Easter Lily by Jim Evans (CC_by_SA 4.0)
The Easter Lily
The Easter Lily — the Latin name is Lilium longiforum — is native to the Ryukyu Islands in southern Japan. In the 1880's, it was widely cultivated in Bermuda and bulbs were shipped to this country. Around the turn of the century, the Japanese took over the annual growing exportation of Easter Lilies to the United States, and continued to dominate the U. S. export market until the start of World War II.
Precise growing conditions are necessary since the Easter Lily bulbs must be cultivated in the fields for three, and sometimes four years, before they are ready to be shipped to commercial greenhouse growers. Those years, however, are not a carefree time for the bulbs nor for the growers. The bulbs are never dormant and require constant care and attention to assure superior quality and cleanliness. Each bulb is handled up to 40 times before it is ready to be shipped.
From the fields to the greenhouse to your home, the Easter Lily remains the traditional, time-honored flower of Easter. Symbolic of a resurrection, Easter Lilies rise from earthy graves as scaly bulbs, and bloom into majestic flowers that embody the beauty, grace and tranquility of the special region from which they originate.
When buying a lily, look for a plant with flowers in various stages of bloom from buds to open or partially opened flowers. Foliage should be dense, rich green in color, and extend all the way down to the soil line (a good indication of a healthy root system). Look for a well-proportioned plant, one that is about two times as high as the pot. You also should check the flowers, foliage, and buds for signs of yellowing (improper culture), insects, or disease.
At home, keep your lily away from drafts and drying heat sources such as appliances or heating ducts. Bright, indirect light is best with daytime temperatures of 60 to 65 degrees F. Water the plant only when the soil feels dry to the touch, but don't over-water.
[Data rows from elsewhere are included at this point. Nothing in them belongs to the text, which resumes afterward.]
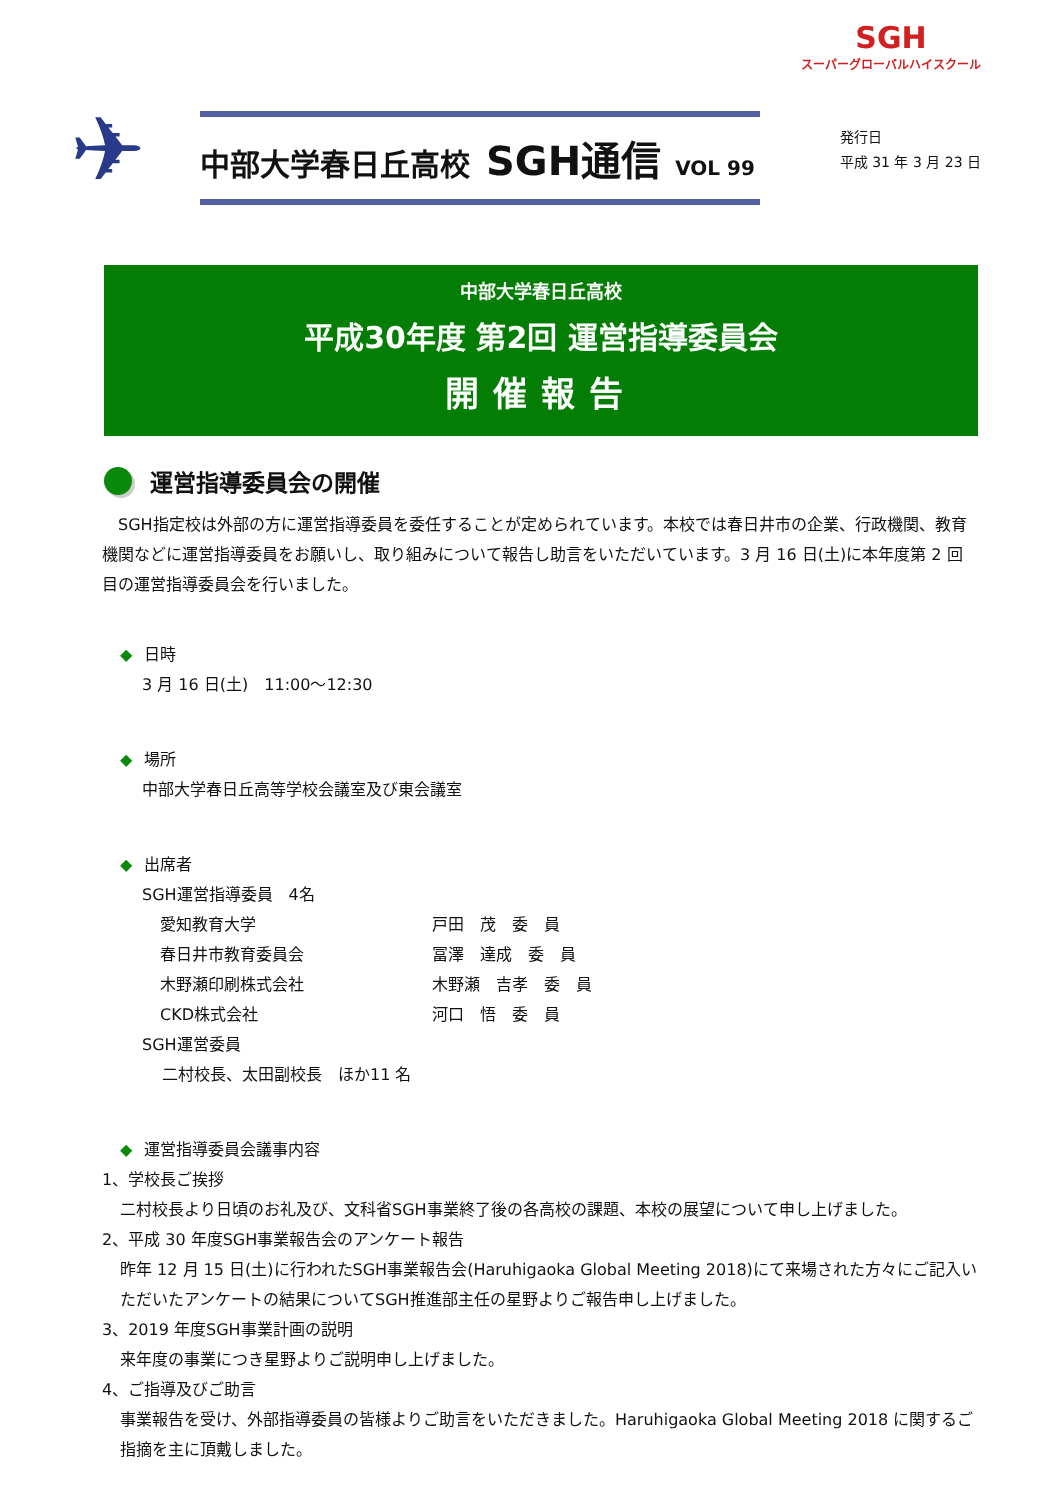SGH
スーパーグローバルハイスクール
✈
中部大学春日丘高校 SGH通信 VOL 99
発行日
平成 31 年 3 月 23 日
中部大学春日丘高校
平成30年度 第2回 運営指導委員会
開催報告
運営指導委員会の開催
　SGH指定校は外部の方に運営指導委員を委任することが定められています。本校では春日井市の企業、行政機関、教育機関などに運営指導委員をお願いし、取り組みについて報告し助言をいただいています。3 月 16 日(土)に本年度第 2 回目の運営指導委員会を行いました。
◆ 日時
3 月 16 日(土)　11:00～12:30
◆ 場所
中部大学春日丘高等学校会議室及び東会議室
◆ 出席者
SGH運営指導委員　4名
| 愛知教育大学 | 戸田 茂 委 員 |
| 春日井市教育委員会 | 冨澤 達成 委 員 |
| 木野瀬印刷株式会社 | 木野瀬 吉孝 委 員 |
| CKD株式会社 | 河口 悟 委 員 |
SGH運営委員
二村校長、太田副校長　ほか11 名
◆ 運営指導委員会議事内容
1、学校長ご挨拶
二村校長より日頃のお礼及び、文科省SGH事業終了後の各高校の課題、本校の展望について申し上げました。
2、平成 30 年度SGH事業報告会のアンケート報告
昨年 12 月 15 日(土)に行われたSGH事業報告会(Haruhigaoka Global Meeting 2018)にて来場された方々にご記入いただいたアンケートの結果についてSGH推進部主任の星野よりご報告申し上げました。
3、2019 年度SGH事業計画の説明
来年度の事業につき星野よりご説明申し上げました。
4、ご指導及びご助言
事業報告を受け、外部指導委員の皆様よりご助言をいただきました。Haruhigaoka Global Meeting 2018 に関するご指摘を主に頂戴しました。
To prolong the life of the blossoms, remove the yellow anthers (pollen-bearing pods) found in the center of each flower. If you get this staining pollen on fabrics, don't rub it off, but remove it with sticky tape.
If you have cats, especially those that like to chew on leaves, keep your lily away from them. Any part of this lily, as many of its relatives, can cause kidney failure in cats. Eating even one leaf can be fatal to a cat, starting with them stopping eating, vomiting, and becoming lethargic. If you think a cat has eaten a leaf, call a veterinarian immediately as prompt treatment often can be successful.
Easter Lily Cluster, Public domain, by Bruce Dupree
THE EASTER LILY HOLIDAY TRADITION
Author unknown, possibly from here.
Each holiday is marked by cherished traditions that bring joy, comfort, and warmth, and provide continuity from one generation to the next. Easter has its share of traditions: egg decorations and hunts; gift baskets and chocolate bunnies, sunrise church services, parades, and, of course, the Easter Lily. For many, the beautiful trumpet-shaped white flowers symbolize purity, virtue, innocence, hope and life - the spiritual essence of Easter.
History, mythology, literature, poetry and the world of art are rife with stories and images that speak of the beauty and majesty of the elegant white flowers. Dating back to Biblical lore, the lily is mentioned numerous times in the Bible. One of the most famous Biblical references is in the Sermon on the Mount, when Christ told his listeners: "Consider the lilies of the field, how they grow: they toil not, neither do they spin; and yet... Solomon in all his glory was not arrayed like one of these."
Often called the "white-robed apostles of hope," lilies were found growing in the Garden of Gethsemane after Christ's agony. Tradition has it that the beautiful white lilies sprung up where drops of Christ's sweat fell to the ground in his final hours of sorrow and deep distress. Churches continue this tradition at Easter time by banking their alters and surrounding their crosses with masses of Easter Lilies, to commemorate the resurrection of Jesus Christ and hope of life everlasting.
Since the beginning of time, lilies have played significant roles in allegorical tales concerning the sacrament of motherhood. Ancient fables tell us the lily sprang from the milk of Hera, the mythological Queen of Heaven.
A mark of purity and grace throughout the ages, the regal white lily is a fitting symbol of the greater meaning of Easter. Gracing millions of homes and churches, the flowers embody joy, hope and life. Whether given as a gift or enjoyed in your own home, the Easter Lily serves as a beautiful reminder that Easter is a time for rejoicing and celebrating.